Aborrece-me sumamente ter de ouvir ministros, professores dos vários graus de ensino, jornalistas, estudantes - eles e elas - a dizer: "Houveram encontros", "Poderiam haver mais possibilidades", "Haviam tantas mulheres que os homens tiveram medo", "Podem haver outros mundos."
Seria preciso perguntar-lhes qual é o sujeito do verbo. Não há paciência!
Apareceram agora os resultados dos exames e, mais uma vez, foi o desastre: a Matemática teve uma ligeira melhoria em relação ao ano transacto, mas, mesmo assim, 64 % das notas foram negativas, a média geral das notas de Química foi de 6,9 valores e a de Física, 7,7.
Mas, para mim, o mais impressionante foram os resultados dos exames de Português: nota negativa para metade dos alunos, o dobro em relação ao ano passado. A palavra é mesmo essa: um desastre!

----

> O QUE FAZER
Retome o texto sobre os erros com o verbo "haver" e as más notas nos exames e continue-o a partir da última frase. O material que vem a seguir não tem nada a ver com o texto.

----

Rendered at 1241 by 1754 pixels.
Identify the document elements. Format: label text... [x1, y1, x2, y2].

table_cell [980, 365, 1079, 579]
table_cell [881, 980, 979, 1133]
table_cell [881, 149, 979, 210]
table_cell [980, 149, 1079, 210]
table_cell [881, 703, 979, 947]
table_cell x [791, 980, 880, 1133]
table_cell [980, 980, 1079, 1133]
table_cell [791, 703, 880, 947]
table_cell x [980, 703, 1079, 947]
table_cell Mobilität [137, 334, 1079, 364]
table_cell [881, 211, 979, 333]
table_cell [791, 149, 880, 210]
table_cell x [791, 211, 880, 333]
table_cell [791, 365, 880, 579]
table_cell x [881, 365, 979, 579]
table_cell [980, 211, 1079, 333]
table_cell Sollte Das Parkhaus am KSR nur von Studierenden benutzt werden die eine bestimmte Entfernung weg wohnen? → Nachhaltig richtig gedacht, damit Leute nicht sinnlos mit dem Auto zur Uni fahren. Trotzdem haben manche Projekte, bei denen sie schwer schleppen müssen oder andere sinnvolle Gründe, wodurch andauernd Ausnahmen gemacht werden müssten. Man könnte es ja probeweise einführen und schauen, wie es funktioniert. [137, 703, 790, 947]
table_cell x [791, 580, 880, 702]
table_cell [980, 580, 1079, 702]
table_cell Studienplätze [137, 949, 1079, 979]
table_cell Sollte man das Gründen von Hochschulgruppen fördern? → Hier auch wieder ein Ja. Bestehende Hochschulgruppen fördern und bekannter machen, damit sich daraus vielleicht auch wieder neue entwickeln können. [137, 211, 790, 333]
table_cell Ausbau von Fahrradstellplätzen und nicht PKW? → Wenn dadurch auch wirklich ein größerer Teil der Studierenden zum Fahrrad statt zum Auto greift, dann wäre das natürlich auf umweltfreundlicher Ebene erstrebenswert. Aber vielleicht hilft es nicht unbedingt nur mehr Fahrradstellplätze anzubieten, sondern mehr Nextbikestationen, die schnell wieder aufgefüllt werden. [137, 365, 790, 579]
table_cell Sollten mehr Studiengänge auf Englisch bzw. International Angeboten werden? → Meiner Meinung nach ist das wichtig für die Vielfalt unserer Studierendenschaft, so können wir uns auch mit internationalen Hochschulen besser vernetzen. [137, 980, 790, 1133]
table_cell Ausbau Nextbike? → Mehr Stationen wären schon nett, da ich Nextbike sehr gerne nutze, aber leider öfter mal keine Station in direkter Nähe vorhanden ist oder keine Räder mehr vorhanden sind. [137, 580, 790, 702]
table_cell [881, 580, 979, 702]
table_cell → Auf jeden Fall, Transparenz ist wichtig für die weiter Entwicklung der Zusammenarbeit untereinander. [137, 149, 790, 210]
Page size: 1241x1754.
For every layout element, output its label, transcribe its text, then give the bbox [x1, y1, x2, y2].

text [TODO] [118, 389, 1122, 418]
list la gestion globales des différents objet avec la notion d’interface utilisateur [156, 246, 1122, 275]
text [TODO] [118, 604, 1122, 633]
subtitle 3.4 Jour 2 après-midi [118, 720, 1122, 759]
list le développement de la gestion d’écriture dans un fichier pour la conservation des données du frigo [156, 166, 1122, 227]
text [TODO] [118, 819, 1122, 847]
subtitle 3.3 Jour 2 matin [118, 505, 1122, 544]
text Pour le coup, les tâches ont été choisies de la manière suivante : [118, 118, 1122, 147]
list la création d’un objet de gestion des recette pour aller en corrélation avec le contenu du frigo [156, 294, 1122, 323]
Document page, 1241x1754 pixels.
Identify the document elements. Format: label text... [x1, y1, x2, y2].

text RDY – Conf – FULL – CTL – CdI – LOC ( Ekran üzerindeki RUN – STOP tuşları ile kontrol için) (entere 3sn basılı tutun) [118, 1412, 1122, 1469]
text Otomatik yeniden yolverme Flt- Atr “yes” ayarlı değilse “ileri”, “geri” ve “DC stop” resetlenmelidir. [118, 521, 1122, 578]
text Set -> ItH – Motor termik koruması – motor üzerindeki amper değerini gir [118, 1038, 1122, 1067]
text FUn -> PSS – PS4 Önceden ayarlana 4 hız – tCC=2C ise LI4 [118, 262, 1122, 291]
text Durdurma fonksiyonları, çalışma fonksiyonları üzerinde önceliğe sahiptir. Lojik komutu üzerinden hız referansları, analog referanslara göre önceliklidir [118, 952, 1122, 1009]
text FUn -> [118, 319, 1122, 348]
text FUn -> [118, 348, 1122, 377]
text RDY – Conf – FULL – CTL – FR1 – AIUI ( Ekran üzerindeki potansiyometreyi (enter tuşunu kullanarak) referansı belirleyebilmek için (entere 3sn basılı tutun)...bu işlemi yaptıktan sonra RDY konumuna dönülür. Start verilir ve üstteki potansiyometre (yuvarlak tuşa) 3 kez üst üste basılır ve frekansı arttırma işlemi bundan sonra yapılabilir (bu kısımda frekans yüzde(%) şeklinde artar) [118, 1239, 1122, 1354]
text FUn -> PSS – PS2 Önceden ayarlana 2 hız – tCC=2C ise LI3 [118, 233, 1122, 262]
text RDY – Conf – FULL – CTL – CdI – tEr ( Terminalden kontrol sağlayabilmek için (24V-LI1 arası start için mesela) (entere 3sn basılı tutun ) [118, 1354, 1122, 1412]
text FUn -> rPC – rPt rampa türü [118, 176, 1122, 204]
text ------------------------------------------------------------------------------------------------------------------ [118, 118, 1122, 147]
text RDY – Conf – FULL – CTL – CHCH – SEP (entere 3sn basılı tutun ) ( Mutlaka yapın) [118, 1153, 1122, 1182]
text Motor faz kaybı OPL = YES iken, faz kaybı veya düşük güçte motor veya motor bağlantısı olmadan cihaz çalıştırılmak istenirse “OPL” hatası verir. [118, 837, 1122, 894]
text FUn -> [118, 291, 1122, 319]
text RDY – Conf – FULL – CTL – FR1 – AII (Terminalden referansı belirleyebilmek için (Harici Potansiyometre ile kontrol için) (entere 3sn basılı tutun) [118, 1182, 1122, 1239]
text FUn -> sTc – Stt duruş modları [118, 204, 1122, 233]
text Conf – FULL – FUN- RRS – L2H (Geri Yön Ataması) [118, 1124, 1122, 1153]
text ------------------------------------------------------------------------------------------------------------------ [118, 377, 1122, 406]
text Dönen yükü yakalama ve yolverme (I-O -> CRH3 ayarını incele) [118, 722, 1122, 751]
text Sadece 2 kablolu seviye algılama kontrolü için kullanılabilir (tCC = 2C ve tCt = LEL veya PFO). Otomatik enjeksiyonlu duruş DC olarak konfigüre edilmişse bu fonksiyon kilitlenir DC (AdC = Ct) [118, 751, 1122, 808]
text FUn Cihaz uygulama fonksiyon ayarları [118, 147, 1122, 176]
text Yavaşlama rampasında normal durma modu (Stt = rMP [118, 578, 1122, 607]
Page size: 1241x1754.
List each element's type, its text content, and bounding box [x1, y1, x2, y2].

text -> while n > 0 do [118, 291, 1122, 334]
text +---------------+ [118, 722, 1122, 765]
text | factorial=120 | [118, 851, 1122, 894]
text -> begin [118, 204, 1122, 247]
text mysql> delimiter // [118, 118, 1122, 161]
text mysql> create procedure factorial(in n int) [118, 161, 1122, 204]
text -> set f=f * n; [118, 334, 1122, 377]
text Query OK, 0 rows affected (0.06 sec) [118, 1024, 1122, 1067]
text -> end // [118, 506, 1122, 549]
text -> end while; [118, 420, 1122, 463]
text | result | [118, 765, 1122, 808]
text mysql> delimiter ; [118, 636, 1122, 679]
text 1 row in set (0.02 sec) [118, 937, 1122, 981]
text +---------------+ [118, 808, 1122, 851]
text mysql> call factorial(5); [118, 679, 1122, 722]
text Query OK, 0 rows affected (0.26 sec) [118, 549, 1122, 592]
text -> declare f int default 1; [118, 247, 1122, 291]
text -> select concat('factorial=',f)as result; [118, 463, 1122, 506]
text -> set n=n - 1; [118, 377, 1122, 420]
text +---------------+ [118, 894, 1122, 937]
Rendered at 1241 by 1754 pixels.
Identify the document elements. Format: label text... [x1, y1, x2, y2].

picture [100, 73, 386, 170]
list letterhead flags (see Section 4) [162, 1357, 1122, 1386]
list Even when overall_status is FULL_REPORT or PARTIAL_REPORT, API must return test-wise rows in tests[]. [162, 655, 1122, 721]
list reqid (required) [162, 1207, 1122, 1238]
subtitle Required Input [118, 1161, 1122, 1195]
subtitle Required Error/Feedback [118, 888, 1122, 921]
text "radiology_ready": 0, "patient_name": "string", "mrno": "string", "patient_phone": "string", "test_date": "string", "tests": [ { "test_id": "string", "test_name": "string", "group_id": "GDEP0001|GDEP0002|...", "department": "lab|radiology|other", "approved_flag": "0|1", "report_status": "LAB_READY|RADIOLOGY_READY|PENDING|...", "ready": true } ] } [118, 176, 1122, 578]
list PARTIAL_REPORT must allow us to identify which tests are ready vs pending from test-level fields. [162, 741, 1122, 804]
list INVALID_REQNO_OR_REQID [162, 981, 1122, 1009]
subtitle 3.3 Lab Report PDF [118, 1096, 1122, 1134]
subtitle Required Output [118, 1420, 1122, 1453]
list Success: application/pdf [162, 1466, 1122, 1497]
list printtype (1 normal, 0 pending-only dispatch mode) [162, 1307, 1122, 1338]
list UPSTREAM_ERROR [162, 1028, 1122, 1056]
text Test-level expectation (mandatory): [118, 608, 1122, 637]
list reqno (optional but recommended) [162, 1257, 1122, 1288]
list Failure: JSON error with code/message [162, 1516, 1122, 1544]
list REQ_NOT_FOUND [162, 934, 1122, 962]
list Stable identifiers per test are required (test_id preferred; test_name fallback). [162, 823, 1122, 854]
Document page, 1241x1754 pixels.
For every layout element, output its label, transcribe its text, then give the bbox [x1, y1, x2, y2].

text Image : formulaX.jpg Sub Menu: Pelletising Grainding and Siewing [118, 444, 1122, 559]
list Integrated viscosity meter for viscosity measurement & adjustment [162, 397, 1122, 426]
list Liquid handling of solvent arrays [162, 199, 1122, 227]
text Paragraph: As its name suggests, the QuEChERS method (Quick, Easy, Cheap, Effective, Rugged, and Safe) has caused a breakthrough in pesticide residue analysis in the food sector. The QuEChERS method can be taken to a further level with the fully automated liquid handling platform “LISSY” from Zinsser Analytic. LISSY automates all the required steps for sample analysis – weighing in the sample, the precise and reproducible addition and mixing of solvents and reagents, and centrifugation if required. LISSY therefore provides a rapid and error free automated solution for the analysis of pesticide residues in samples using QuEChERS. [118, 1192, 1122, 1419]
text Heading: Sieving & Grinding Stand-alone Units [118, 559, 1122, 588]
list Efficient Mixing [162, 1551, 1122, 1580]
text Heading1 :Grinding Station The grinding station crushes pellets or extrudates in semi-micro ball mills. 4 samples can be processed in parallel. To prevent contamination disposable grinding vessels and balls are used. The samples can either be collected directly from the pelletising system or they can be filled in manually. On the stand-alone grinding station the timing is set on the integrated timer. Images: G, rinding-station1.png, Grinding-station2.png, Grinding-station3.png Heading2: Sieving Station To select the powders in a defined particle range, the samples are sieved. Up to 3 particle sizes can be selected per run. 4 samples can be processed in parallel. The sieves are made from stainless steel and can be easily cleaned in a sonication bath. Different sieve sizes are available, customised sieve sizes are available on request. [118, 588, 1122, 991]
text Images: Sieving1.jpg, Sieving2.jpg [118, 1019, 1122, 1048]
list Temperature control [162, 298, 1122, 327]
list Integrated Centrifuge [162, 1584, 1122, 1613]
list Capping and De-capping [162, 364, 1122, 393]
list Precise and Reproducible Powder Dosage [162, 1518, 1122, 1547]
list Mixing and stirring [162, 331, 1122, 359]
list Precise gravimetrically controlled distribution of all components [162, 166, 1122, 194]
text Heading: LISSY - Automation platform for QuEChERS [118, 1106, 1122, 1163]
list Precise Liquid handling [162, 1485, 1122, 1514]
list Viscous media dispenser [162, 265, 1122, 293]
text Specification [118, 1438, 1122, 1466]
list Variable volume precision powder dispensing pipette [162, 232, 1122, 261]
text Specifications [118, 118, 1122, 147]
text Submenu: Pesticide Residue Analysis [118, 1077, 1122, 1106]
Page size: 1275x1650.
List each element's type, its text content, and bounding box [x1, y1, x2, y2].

----

> RESPOSTA
E a mim impressionam-me particularmente os resultados dos exames de Português, porque há muito tenho a ideia de que o problema essencial da Matemática, da Física e da Química é mesmo o português, a língua portuguesa. Porque uma língua é um mundo com uma determinada estrutura. O mundo em português e em alemão, por exemplo, não é exactamente o mesmo - Heidegger chamava a atenção para o facto de, em última análise, a sua filosofia só ter sido possível a partir da língua alemã. George Steiner não se cansa de repeti-lo: "Como Freud nos ensina, é preciso virar os grandes mitos ao contrário, eles dizem o contrário do que parecem dizer. Babel, longe de ser uma punição, é talvez uma bênção misteriosa e imensa. As janelas que uma língua abre dão para uma paisagem única. Aprender novas línguas é entrar em novos mundos."
Cá está: quem não domina uma língua - no nosso caso, o português - que mundo tem? Qual é o seu mundo e, sobretudo, qual é a estrutura de mundo que possui? Como pode entrar na Matemática, na Física ou na Química sem a língua que lhe dá um mundo e uma estrutura de mundo?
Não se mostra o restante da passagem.